= Graham S. Cowles =

British ornithologist and paleornithologist (1931–2024)

Graham Stewart Cowles (27 June 1931 – 19 January 2024) was a British ornithologist and paleornithologist.

== Life and career ==
In January 1949, Cowles joined the bird department of the Natural History Museum in London as an assistant. He then served in the British Armed Forces for 2 years from January 1950. From 1952, as a curatorial Assistant, he was assigned to the avian osteology collection of the British Museum (Natural History).

In 1961, he accompanied Peter Colston on an expedition to Andalusia and from 1962 to 1963 and 1965, he joined expeditions to Australia, financed by Australian zoologist and philanthropist Harold Wesley Hall (1888–1964). From 1971, he transferred the bird collections to the Natural History Museum at Tring where they were curated and supervised by Colston and Cowles. In January 1977 he was appointed Senior Scientific Officer and after I.C.J. Galbraith retired in 1985, Cowles became head curator of the bird collection until his own retirement at the end of June 1991.

Cowles described the Hall's babbler (Pomatostomus halli) in 1964 and the subspecies of the Collared Kingfisher (Halcyon chloris) in 1980. In 1994, Cowles described the Réunion sheldgoose (Alopochen kervazoi) and the Réunion kestrel (Falco duboisi) after extensive research on subfossil bird species of the Mascarene Islands in 1987 and in chapter "2-The Fossil Record" in the work Studies of Mascarene Island Birds.

In 1974, Cowles participated in an expedition of the British Ornithologists' Union to Réunion island.
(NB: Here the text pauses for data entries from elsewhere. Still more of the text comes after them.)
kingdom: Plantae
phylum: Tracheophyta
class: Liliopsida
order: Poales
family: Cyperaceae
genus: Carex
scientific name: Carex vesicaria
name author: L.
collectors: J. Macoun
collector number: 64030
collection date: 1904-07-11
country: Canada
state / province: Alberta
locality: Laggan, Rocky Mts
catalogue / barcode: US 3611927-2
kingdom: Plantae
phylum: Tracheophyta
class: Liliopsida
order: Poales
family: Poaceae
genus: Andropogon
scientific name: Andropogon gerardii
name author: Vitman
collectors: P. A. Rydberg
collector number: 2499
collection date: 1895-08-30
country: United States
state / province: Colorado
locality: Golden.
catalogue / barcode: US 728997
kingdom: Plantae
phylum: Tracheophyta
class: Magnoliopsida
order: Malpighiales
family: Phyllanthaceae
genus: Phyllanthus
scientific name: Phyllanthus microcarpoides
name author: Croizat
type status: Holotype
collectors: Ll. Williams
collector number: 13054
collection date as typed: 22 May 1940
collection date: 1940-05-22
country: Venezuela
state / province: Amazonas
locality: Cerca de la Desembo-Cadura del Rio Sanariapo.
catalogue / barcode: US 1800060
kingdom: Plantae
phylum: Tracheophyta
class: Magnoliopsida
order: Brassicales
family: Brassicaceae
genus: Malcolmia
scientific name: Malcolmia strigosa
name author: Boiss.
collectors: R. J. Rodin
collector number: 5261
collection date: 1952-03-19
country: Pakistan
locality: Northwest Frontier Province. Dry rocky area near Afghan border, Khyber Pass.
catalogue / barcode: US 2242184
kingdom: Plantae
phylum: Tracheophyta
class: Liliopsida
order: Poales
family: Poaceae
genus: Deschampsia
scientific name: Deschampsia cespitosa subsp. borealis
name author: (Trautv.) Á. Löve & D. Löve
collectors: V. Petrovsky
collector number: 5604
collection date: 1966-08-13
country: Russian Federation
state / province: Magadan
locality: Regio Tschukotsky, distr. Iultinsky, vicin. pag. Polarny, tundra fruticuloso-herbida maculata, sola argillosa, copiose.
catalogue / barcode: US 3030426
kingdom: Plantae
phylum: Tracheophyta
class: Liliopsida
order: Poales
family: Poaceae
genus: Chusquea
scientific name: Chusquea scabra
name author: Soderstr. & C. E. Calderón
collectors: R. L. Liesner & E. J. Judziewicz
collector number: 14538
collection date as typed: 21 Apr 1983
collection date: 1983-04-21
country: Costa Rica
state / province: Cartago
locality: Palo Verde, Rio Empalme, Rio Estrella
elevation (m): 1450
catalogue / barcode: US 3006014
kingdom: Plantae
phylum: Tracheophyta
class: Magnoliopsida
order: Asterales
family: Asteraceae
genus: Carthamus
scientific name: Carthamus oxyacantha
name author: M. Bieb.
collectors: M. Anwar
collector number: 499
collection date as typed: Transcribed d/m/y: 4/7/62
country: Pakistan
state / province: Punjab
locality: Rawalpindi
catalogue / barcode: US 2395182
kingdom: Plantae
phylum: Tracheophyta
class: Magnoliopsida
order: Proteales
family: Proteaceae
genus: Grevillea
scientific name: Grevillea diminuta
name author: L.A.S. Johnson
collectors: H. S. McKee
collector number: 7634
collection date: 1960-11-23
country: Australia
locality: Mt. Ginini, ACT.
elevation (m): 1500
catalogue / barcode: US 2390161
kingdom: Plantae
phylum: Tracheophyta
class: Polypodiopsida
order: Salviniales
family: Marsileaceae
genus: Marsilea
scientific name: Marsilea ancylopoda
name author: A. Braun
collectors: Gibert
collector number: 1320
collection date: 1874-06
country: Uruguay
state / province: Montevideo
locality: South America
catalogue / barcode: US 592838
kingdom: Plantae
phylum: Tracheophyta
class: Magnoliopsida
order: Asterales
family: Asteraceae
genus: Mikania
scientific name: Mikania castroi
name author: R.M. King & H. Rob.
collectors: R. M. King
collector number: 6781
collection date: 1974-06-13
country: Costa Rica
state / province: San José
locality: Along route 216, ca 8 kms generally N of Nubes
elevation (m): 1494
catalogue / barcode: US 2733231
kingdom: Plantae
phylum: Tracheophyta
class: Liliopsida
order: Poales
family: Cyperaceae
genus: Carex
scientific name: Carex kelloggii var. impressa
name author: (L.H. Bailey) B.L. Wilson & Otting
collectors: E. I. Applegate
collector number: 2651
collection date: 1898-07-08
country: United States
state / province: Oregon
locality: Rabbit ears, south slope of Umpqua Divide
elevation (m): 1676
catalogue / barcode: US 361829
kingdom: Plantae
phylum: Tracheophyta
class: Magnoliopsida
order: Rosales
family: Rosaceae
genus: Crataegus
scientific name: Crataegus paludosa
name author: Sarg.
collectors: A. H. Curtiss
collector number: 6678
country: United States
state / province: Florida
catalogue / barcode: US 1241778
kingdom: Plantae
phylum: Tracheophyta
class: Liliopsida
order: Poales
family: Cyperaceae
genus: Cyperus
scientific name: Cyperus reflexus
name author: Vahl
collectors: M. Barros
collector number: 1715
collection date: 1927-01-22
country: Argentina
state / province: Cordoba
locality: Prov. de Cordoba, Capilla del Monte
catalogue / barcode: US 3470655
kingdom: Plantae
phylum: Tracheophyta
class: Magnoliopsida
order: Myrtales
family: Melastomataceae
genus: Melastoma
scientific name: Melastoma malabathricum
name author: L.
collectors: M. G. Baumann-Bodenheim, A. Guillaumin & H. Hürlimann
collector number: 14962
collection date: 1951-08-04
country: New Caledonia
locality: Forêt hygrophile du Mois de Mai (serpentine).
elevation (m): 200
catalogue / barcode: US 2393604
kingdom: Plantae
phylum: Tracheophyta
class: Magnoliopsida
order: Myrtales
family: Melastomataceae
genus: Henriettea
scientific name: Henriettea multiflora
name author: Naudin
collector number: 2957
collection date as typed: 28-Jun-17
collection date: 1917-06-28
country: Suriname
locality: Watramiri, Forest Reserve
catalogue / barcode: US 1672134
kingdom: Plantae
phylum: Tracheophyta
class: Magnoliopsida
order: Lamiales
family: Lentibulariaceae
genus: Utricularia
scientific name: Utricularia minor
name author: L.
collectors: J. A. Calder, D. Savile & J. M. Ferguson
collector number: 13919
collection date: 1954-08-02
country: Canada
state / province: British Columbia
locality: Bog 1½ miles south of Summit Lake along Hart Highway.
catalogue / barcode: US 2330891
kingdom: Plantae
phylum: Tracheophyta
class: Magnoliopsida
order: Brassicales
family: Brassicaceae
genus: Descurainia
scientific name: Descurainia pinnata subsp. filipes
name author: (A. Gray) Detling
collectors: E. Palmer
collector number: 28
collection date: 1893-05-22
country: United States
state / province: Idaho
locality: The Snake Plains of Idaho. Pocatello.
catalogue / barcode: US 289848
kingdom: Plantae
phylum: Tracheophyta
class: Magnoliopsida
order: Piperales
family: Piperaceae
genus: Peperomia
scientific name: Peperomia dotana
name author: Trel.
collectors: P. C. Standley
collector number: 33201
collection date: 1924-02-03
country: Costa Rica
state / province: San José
During study of the Vergoz caverns near La-Saline-les-Bains and a coastal cave near Saint-Paul, he collected fragments of the extinct turtle species Saddle-backed Mauritius giant tortoise (Cylindraspis inepta).

Cowles published the book Birds (Instructions for Collectors) in 1970 in collaboration with Colin James Oliver Harrison (1926–2003). In 1974, Cowles wrote the chapter "Timaliidae – Quail-thrushes & Babblers" in Pat Hall's book Birds of the Harold Hall Australian Expeditions 1962–1970.

Cowles died on 19 January 2024, at the age of 92.

== Dedication names ==
Julian P. Hume named the Rodrigues bulbul (Hypsipetes cowlesi) in honour of Graham S. Cowles in 2015.